> **Stored records**:
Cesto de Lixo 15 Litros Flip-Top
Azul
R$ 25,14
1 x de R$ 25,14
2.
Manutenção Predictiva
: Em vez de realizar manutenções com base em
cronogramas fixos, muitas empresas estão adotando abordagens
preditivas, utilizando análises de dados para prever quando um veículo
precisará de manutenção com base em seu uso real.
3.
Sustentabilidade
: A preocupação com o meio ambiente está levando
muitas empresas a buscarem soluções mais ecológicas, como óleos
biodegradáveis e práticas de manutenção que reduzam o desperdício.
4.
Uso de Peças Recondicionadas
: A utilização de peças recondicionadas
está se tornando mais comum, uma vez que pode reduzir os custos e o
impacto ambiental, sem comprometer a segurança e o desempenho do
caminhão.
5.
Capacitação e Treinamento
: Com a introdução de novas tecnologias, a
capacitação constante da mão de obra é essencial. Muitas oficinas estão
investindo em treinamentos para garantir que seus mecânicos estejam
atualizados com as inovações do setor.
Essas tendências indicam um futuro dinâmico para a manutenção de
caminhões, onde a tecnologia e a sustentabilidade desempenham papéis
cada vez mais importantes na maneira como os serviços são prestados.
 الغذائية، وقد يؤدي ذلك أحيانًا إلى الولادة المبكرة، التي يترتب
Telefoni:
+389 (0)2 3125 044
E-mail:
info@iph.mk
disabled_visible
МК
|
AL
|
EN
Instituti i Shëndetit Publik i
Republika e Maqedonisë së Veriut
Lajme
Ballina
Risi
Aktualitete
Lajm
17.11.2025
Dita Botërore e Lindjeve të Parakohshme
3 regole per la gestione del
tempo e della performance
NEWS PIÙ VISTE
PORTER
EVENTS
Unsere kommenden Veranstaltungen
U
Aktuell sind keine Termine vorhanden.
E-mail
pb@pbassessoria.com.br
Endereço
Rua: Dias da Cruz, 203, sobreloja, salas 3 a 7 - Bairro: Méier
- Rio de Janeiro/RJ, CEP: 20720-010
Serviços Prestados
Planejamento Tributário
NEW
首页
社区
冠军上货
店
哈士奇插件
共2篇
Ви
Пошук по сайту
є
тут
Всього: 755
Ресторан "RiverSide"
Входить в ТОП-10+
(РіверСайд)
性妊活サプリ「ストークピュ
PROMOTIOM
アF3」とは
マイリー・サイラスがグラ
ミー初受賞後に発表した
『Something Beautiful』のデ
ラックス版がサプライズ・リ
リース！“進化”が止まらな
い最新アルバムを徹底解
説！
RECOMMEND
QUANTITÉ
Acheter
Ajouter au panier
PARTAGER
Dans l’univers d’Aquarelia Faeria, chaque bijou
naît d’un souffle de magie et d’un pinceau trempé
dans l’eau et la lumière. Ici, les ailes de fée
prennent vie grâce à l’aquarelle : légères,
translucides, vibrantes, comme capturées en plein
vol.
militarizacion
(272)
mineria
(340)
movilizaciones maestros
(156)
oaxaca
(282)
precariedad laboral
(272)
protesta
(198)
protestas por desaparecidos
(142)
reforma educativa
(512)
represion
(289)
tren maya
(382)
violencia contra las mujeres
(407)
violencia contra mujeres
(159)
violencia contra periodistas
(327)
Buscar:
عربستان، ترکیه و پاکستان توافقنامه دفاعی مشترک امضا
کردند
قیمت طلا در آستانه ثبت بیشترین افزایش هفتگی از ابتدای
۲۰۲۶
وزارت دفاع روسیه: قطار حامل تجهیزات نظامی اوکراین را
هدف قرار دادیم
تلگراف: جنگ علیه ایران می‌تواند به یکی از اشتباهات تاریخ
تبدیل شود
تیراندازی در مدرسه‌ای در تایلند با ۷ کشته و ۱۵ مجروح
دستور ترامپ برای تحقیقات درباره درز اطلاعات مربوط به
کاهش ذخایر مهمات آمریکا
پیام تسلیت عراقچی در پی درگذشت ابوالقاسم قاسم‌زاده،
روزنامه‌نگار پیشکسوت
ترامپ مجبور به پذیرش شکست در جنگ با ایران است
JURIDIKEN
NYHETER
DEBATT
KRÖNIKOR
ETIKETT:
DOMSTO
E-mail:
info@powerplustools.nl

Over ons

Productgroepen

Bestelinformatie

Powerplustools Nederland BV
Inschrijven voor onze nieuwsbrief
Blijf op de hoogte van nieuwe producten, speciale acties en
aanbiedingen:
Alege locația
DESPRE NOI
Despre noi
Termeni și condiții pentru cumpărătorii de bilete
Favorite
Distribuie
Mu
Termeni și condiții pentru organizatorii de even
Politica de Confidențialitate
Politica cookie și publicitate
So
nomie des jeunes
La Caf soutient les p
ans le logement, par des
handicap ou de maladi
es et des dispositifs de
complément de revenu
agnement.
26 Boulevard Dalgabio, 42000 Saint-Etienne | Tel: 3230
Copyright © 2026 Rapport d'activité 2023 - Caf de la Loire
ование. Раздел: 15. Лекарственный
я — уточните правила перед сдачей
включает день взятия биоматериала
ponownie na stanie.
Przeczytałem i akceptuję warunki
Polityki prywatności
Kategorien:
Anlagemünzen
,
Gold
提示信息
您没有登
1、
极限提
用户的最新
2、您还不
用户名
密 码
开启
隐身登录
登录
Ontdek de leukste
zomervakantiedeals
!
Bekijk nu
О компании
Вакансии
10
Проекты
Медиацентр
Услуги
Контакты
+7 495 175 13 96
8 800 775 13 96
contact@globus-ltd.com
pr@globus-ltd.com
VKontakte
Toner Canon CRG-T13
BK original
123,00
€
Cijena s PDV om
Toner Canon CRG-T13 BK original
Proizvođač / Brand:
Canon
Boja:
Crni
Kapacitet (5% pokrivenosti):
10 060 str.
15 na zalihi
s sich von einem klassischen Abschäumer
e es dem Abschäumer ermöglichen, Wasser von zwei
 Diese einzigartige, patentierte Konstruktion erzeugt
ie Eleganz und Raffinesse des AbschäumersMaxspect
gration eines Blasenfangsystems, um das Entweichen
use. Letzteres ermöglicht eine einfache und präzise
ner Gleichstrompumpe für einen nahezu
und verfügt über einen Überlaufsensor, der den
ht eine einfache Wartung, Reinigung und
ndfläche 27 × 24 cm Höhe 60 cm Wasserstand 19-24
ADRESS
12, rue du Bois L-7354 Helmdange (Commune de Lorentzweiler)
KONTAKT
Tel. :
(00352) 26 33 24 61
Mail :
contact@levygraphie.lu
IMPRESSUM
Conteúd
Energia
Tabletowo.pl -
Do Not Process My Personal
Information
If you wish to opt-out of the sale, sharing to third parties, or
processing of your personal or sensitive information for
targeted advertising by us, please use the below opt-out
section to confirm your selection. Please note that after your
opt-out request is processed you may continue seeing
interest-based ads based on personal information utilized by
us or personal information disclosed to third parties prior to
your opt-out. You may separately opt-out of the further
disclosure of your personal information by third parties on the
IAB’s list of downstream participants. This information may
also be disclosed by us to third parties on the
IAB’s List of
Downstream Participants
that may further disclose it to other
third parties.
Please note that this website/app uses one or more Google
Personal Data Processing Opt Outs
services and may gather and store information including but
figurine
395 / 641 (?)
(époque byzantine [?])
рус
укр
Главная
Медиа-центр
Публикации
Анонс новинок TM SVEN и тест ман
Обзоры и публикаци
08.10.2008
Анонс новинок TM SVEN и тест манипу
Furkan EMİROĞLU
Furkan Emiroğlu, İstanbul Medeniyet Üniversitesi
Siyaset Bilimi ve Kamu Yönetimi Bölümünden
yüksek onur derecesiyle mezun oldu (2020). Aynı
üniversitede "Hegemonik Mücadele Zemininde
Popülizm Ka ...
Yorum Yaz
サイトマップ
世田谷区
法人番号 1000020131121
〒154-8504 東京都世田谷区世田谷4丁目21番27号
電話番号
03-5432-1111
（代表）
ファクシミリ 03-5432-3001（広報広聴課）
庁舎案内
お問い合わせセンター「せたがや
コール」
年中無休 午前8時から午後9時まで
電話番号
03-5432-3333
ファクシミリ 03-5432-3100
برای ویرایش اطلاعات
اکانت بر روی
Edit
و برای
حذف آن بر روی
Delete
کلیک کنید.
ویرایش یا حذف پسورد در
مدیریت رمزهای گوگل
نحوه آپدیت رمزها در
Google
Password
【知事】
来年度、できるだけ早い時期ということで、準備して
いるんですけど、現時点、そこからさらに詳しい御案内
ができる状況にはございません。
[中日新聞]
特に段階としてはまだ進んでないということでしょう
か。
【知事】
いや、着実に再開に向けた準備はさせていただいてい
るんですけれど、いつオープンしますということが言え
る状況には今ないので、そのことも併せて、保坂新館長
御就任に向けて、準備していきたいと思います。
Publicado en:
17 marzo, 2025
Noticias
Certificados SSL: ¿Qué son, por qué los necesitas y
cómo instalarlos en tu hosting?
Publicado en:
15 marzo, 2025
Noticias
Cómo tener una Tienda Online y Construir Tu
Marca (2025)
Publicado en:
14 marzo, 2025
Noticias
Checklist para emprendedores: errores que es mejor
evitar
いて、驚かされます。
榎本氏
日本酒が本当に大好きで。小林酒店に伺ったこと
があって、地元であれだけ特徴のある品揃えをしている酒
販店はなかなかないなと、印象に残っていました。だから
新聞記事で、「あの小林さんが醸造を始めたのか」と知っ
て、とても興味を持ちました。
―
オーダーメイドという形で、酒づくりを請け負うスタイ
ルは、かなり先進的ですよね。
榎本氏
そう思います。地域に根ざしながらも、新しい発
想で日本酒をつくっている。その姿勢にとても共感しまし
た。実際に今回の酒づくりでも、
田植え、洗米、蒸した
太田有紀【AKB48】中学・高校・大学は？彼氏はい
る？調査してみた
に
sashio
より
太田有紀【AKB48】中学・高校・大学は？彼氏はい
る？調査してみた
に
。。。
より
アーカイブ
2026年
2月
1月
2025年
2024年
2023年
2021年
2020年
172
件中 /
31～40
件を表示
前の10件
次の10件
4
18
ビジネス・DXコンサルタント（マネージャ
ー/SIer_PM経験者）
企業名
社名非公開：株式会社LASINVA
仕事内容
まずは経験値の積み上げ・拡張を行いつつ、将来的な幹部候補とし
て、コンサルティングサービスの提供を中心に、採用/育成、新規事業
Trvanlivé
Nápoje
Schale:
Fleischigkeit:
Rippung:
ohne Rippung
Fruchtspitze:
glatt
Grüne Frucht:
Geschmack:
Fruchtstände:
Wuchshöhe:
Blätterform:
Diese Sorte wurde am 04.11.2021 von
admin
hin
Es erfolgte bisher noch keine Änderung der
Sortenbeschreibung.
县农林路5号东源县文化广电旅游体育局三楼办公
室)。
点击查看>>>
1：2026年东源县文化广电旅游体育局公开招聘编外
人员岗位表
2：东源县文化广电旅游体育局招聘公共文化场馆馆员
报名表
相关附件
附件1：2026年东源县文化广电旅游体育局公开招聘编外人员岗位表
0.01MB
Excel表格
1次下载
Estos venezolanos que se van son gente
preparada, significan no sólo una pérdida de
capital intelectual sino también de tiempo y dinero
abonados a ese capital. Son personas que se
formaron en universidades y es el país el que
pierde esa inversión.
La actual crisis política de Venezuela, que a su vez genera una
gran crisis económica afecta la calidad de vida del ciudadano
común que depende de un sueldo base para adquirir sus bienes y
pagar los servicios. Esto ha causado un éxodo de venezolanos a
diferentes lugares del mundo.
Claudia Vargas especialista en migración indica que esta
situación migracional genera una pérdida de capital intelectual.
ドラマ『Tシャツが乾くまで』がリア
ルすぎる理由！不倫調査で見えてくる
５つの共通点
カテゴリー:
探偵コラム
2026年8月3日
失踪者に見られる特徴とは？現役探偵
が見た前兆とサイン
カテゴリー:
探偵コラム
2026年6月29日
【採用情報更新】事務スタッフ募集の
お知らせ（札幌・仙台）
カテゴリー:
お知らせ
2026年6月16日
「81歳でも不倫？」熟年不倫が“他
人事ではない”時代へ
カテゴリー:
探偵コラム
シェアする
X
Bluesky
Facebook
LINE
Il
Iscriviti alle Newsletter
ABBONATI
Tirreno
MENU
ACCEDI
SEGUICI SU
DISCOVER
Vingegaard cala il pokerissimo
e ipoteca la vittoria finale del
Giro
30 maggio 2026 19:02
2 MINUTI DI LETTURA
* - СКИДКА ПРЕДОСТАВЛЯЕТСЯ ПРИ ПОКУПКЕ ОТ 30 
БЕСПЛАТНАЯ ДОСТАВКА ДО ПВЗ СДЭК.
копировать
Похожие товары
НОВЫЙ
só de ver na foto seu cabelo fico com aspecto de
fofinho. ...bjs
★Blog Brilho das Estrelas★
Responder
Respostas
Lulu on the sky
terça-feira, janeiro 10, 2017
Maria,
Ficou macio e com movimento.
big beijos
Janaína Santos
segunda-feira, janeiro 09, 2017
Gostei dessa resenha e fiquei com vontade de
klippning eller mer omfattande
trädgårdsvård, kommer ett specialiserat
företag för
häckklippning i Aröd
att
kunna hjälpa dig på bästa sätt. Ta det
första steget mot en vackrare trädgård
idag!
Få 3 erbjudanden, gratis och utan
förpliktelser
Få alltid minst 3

> **WHAT YOU HAVE TO DO**:
Across all the records, find the lines containing the word "einen" and reproduce each one.

> **TASK OUTPUT**:
ner Gleichstrompumpe für einen nahezu
und verfügt über einen Überlaufsensor, der den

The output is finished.